„Ich darf in einem sehr privilegierten Umfeld leben und arbeiten“, unterstreicht Heike Wendt. Die aus Hamburg stammende Pädagogin ist seit einem Jahr Professorin für empirische Bildungsforschung an der Universität Graz. Ein Arbeitsschwerpunkt und gleichzeitig ein Herzensanliegen ist die Bildungsgerechtigkeit. In ihrem freiwilligen sozialen Jahr in der multiethnischen Jugendarbeit kam sie im Kosovo kurz nach dem Kriegsende bereits mit dem Thema in Berührung. In ihrer Dissertation widmete sich Wendt der Transformation des Bildungssystems in Südafrika nach dem Ende der Apartheit. Aktuell ist sie damit beschäftigt, ein Projekt mit dem Irak auch an der Universität Graz zu verankern und ein Doktoratsprogramm zur Stärkung der Empirischen Bildungsforschung in Südosteuropa aufzubauen.
Weltweite Vergleiche
Heike Wendt verantwortete sechs Jahre lang Deutschlands Teilnahme an den großen internationalen Schulleistungsuntersuchungen TIMSS und PIRLS und erforscht Unterschiede zwischen Schulsystemen. Besonders im Auge hat sie Fragen der Bildungsgerechtigkeit. „Dabei wurde mir bewusst, wie groß die Disparitäten auch im wissenschaftlichen Bereich in den unterschiedlichen Ländern sind“, berichtet sie. Reichlich Motivation, auch anderenorts Strukturen zu schaffen, damit junge Menschen aus Randgruppen und Minderheiten bessere Zugänge zum Bildungssystem bekommen und dort mehr Beachtung erfahren. Dafür müssen angehende LehrerInnen auch entsprechend geschult werden.
Wendt initiierte 2013 gemeinsam mit einer Universität in der Türkei ein Projekt zur interkulturellen Pädagogik. Der muttersprachliche Unterricht wurde damals – in einer Phase der Annäherung an die EU – gerade zumindest formal erlaubt, die Universitäten benötigten daher Unterstützung, damit auch die LehrerInnenausbildung den neuen Anforderungen gerecht werden konnte. Ein intensiver Studierendenaustausch mit Dortmund sollte angehenden PädagogInnen verdeutlichen, wie in verschiedenen Ländern mit Vielfalt umgegangen wird. Mit Veränderung der politischen Lage in der Türkei musste das Projekt jedoch eingestellt werden.

* [AUFGABE A]:
Gib aus dem Text über Heike Wendt den Abschnitt von „Wendt initiierte 2013“ bis „jedoch eingestellt werden.“ wortgetreu wieder, beide Stellen eingeschlossen.
* [AUFGABE B]:
Fasse den Absatz des Textes über Heike Wendt, der mit „Wendt initiierte 2013“ beginnt, als Stichpunktliste zusammen und behalte dabei seine wesentlichen Fakten bei.
* [AUFGABE C]:
Mit der Transformation des Bildungssystems welchen Landes befasste sich Wendt laut dem Text über Heike Wendt in ihrer Dissertation?

Gesammelte Daten
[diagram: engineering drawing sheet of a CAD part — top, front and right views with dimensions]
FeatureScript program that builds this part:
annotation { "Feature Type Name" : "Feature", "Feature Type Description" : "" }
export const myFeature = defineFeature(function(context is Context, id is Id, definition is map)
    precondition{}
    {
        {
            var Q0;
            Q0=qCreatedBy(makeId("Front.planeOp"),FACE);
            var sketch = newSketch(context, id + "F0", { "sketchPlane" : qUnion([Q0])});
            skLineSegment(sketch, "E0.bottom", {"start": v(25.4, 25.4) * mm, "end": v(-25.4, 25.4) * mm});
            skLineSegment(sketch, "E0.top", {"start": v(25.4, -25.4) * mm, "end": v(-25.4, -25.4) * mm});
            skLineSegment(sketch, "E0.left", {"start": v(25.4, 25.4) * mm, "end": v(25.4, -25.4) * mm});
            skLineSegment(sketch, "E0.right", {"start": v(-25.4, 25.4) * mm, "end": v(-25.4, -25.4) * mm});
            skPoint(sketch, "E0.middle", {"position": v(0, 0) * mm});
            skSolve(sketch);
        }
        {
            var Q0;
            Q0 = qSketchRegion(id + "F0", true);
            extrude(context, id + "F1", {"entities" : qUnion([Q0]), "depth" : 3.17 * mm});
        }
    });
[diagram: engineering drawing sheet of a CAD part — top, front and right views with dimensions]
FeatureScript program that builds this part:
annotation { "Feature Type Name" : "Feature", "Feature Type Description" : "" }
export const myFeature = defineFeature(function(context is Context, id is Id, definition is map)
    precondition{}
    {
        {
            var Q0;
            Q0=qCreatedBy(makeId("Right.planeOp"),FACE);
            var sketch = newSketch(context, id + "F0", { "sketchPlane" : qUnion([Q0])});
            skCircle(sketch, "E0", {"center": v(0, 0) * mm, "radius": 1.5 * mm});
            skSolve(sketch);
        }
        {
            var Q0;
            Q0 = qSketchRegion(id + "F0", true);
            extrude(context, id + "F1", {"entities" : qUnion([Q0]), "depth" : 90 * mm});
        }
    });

* [LÖSUNG A]:
Wendt initiierte 2013 gemeinsam mit einer Universität in der Türkei ein Projekt zur interkulturellen Pädagogik. Der muttersprachliche Unterricht wurde damals – in einer Phase der Annäherung an die EU – gerade zumindest formal erlaubt, die Universitäten benötigten daher Unterstützung, damit auch die LehrerInnenausbildung den neuen Anforderungen gerecht werden konnte. Ein intensiver Studierendenaustausch mit Dortmund sollte angehenden PädagogInnen verdeutlichen, wie in verschiedenen Ländern mit Vielfalt umgegangen wird. Mit Veränderung der politischen Lage in der Türkei musste das Projekt jedoch eingestellt werden.

* [LÖSUNG B]:
- 2013 startete Wendt mit einer Universität in der Türkei ein Projekt zur interkulturellen Pädagogik.
- Muttersprachlicher Unterricht war damals, in einer Phase der Annäherung an die EU, gerade zumindest formal erlaubt worden. Die Universitäten brauchten deshalb Unterstützung für eine passende LehrerInnenausbildung.
- Ein intensiver Studierendenaustausch mit Dortmund sollte angehenden PädagogInnen zeigen, wie verschiedene Länder mit Vielfalt umgehen.
- Wegen der veränderten politischen Lage in der Türkei wurde das Projekt eingestellt.

* [LÖSUNG C]:
Mit der Transformation des Bildungssystems in Südafrika.